Assigned task => Would you output the entries below only from the line containing "(hpglpendiameter 15.000000)" through the line containing "(subtractmaskfromsilk false)", exactly as they stand and with both ends included?

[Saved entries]

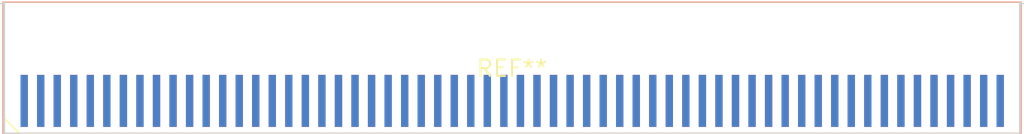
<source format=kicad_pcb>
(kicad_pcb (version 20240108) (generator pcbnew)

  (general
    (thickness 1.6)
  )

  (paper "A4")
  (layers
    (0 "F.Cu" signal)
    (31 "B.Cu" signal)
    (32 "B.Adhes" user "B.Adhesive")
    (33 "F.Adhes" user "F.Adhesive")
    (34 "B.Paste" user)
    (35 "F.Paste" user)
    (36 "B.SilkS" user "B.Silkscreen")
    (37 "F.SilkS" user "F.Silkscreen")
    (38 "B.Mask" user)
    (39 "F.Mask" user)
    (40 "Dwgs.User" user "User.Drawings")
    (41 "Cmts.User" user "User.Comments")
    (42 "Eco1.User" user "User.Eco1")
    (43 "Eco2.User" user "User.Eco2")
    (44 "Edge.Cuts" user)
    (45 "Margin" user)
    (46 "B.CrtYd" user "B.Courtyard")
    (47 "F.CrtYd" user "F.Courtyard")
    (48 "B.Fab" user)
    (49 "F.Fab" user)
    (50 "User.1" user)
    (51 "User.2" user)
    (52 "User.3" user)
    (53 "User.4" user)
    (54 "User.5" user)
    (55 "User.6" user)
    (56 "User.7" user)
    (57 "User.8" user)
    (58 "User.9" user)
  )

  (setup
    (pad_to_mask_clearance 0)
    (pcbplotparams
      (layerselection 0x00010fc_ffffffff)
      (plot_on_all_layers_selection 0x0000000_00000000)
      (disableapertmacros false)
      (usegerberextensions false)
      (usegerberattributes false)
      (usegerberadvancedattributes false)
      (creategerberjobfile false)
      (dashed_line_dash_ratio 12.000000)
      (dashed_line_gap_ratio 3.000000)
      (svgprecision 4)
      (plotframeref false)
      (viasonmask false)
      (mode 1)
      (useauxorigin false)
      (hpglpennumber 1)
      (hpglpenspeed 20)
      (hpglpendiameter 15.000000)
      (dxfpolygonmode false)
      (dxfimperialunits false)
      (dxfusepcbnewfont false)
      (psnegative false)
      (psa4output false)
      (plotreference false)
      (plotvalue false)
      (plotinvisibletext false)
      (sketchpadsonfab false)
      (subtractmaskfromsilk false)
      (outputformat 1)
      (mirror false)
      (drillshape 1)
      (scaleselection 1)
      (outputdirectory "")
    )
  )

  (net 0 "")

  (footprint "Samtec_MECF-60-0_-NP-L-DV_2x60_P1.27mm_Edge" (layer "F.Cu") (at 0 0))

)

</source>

...

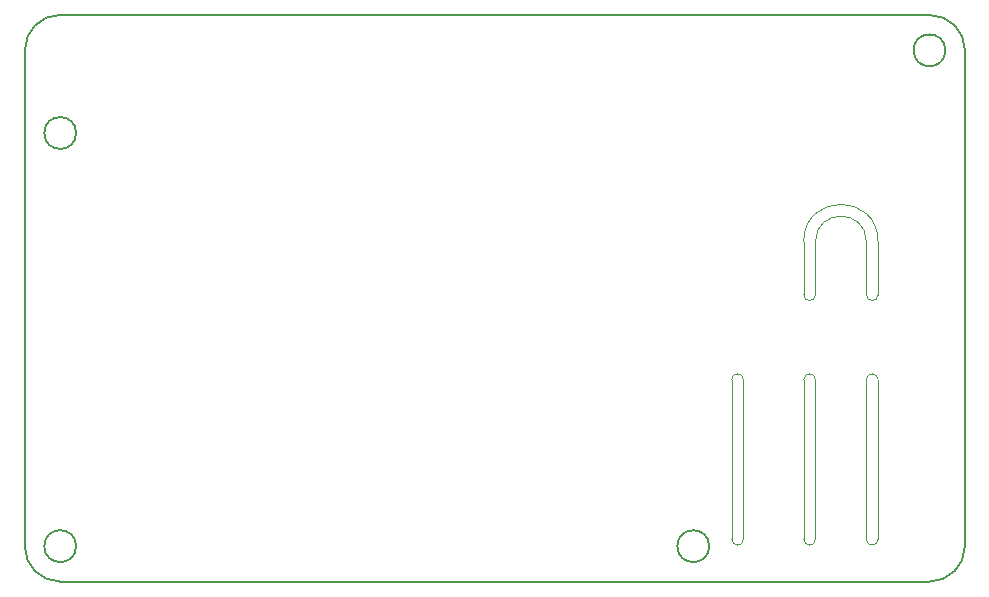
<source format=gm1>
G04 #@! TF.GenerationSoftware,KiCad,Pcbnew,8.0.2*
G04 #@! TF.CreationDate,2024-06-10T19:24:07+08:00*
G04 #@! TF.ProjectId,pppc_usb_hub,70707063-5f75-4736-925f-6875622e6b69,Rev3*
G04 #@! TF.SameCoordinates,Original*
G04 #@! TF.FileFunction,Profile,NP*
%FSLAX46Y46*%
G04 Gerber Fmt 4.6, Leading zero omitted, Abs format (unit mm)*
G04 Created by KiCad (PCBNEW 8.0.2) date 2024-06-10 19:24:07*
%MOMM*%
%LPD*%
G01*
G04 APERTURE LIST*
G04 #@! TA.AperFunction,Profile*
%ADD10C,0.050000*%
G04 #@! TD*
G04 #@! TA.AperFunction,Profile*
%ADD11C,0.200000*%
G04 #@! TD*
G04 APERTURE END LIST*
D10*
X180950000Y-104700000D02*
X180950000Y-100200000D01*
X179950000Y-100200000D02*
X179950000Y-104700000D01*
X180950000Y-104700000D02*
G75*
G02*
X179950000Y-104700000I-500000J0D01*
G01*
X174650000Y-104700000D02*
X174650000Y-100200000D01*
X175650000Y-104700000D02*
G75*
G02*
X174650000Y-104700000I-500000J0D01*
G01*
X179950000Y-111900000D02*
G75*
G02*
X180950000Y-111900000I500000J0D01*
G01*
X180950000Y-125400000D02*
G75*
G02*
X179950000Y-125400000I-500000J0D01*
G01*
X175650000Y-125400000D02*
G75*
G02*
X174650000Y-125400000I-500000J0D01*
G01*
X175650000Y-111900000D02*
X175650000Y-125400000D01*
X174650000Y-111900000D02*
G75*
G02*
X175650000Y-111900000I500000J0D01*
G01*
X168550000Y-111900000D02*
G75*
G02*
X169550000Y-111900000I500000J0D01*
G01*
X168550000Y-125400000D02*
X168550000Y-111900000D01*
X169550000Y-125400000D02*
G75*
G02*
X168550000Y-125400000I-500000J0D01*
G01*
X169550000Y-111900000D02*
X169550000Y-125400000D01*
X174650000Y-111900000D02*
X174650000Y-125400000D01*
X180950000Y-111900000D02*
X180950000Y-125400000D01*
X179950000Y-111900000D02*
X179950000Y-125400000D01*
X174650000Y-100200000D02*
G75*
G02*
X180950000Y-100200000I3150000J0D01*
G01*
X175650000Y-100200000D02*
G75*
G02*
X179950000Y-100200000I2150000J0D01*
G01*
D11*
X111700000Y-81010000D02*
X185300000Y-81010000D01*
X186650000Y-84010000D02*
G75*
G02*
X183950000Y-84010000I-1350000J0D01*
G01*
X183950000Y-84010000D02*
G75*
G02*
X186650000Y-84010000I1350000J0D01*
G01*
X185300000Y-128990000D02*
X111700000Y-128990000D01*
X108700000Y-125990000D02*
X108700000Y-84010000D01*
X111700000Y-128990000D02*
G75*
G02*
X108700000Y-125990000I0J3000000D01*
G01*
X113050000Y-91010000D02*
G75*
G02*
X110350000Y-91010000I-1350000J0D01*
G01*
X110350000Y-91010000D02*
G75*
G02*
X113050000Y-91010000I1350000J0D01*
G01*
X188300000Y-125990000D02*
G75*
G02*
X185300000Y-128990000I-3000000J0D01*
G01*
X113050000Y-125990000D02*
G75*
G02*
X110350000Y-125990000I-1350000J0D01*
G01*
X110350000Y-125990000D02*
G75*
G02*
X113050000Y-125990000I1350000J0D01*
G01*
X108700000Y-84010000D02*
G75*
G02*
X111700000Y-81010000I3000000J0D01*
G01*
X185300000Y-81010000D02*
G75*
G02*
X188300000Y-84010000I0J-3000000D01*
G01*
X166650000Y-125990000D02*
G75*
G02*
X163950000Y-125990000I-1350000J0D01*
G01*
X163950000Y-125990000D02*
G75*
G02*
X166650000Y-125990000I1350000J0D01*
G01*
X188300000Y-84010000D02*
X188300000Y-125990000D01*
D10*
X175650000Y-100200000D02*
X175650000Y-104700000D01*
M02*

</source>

Expected answer =>
      (hpglpendiameter 15.000000)
      (dxfpolygonmode false)
      (dxfimperialunits false)
      (dxfusepcbnewfont false)
      (psnegative false)
      (psa4output false)
      (plotreference false)
      (plotvalue false)
      (plotinvisibletext false)
      (sketchpadsonfab false)
      (subtractmaskfromsilk false)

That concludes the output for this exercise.